*DOCUMENT SECTION*
News and Society

World Cup Highlight Machine Just the Start of Thuuz’s Custom Ambitions


As a child growing up in the Bay Area, Wayne Sieve had the good fortune to see the San Jose Earthquakes host the New York Cosmos—and Péle. This was 1976 when Sieve was nine years old, and the match, as you’d expect, made an impression.

Sieve is now EVP at Thuuz, a company whose proprietary metadata and excitement ratings power Fox Sports’ recently launched World Cup Highlight Machine. Because he had the chance to see the Brazilian legend play, Sieve finds himself gravitating toward highlights of the 1958 Brazil team that won the World up with Péle, then 17, becoming the youngest player to ever play in a final—and he scored two goals.

Posted by Joe Lemire on Wednesday, June 13, 2018

IBM created the user interface and tapped into Watson’s AI capabilities and processing power, but Thuuz (slang for “enthused”) processed each of the 300 matches into the database, tagging games with underlying identifiers that enable the searches. Every World Cup final and most knockout matches are included.

*EXERCISE DETAILS*
Output the passage of the article on Thuuz word for word, everything from "Posted by Joe" down to "matches are included.".

Human keypoint data:
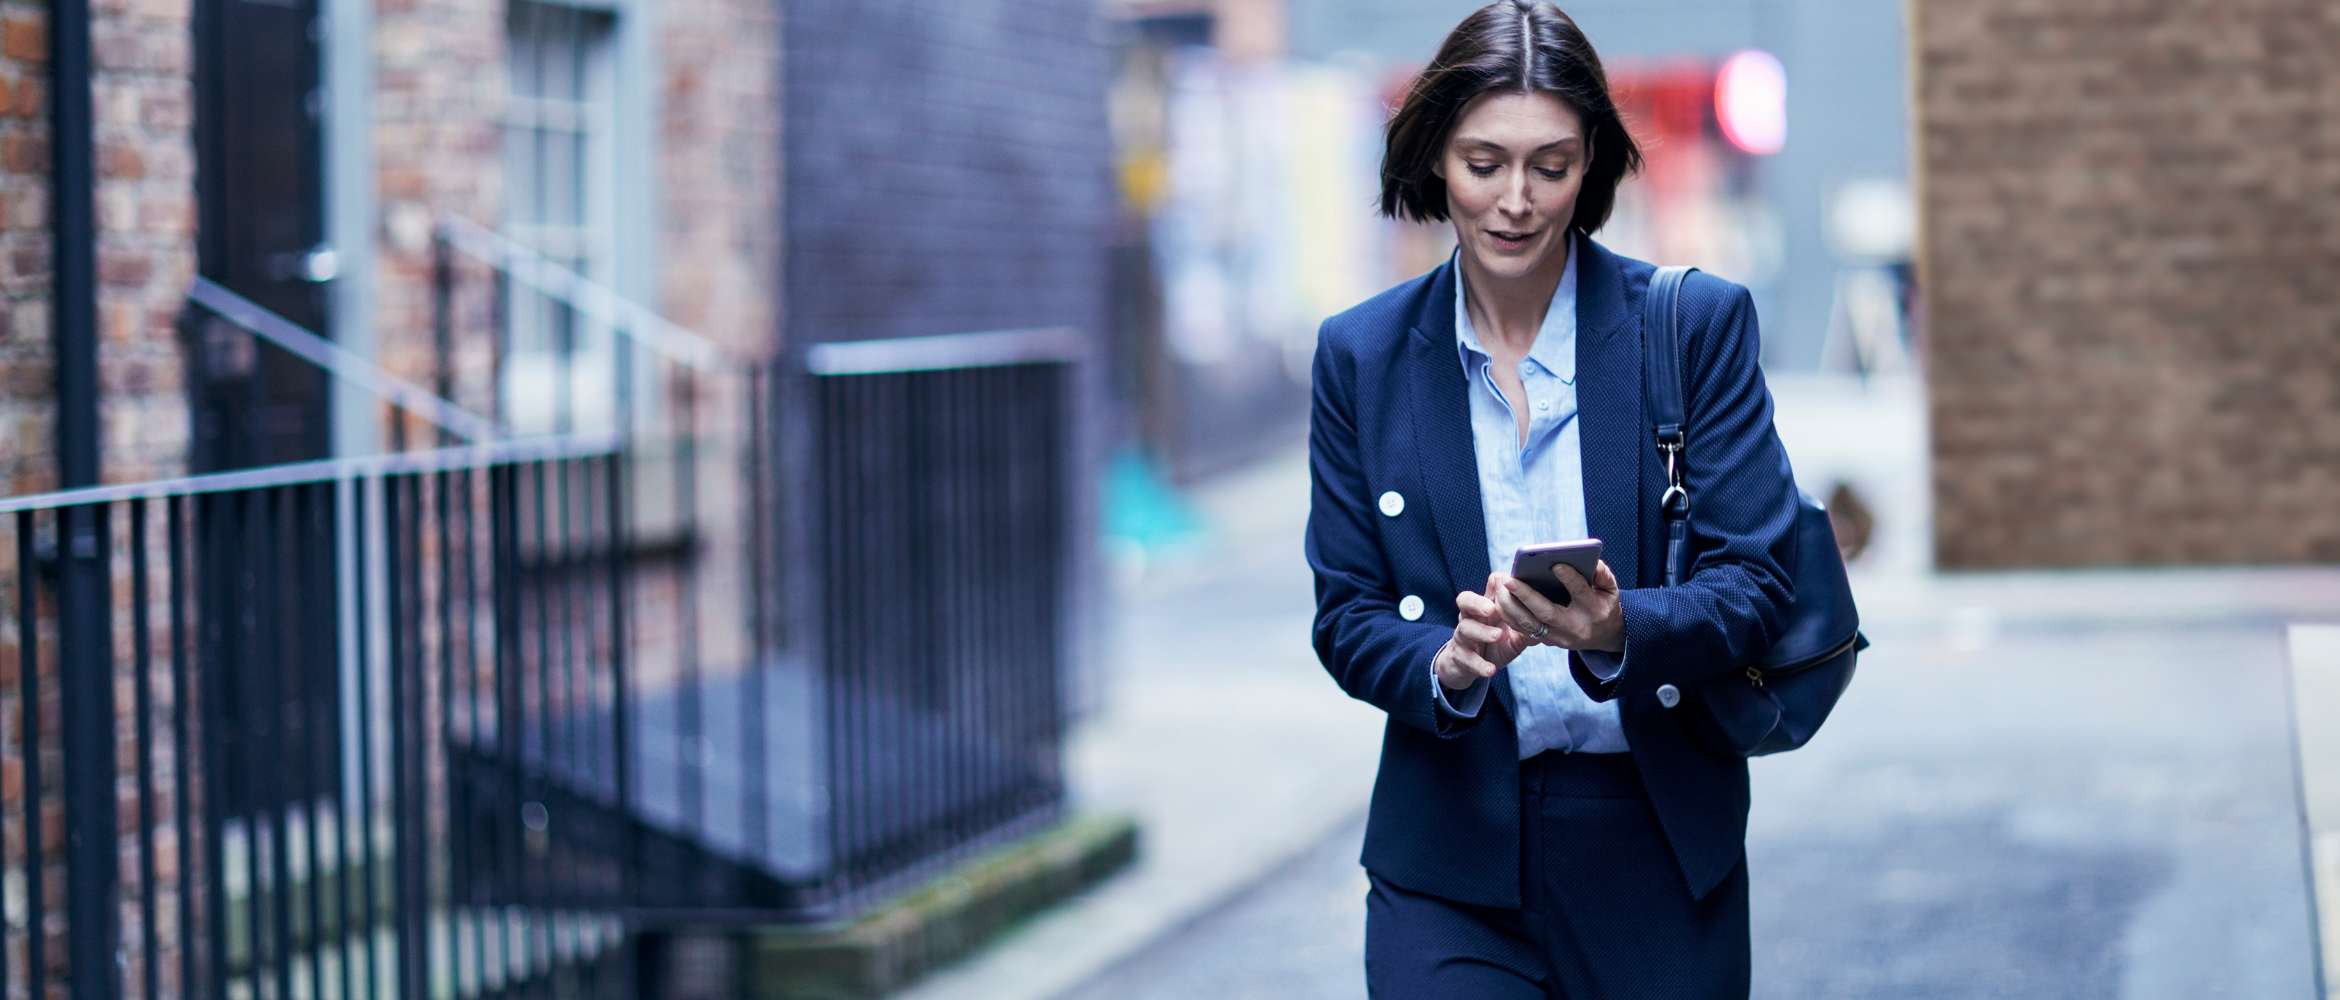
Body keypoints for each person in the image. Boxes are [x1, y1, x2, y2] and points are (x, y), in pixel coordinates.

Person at [1303, 2, 1800, 996]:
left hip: (1653, 843)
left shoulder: (1692, 328)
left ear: (1592, 167)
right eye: (1484, 163)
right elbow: (1346, 611)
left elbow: (1759, 580)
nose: (1517, 200)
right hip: (1447, 855)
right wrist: (1443, 662)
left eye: (1552, 165)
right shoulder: (1359, 354)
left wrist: (1622, 627)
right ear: (1435, 154)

*EXERCISE OUTPUT*
Posted by Joe Lemire on Wednesday, June 13, 2018

IBM created the user interface and tapped into Watson’s AI capabilities and processing power, but Thuuz (slang for “enthused”) processed each of the 300 matches into the database, tagging games with underlying identifiers that enable the searches. Every World Cup final and most knockout matches are included.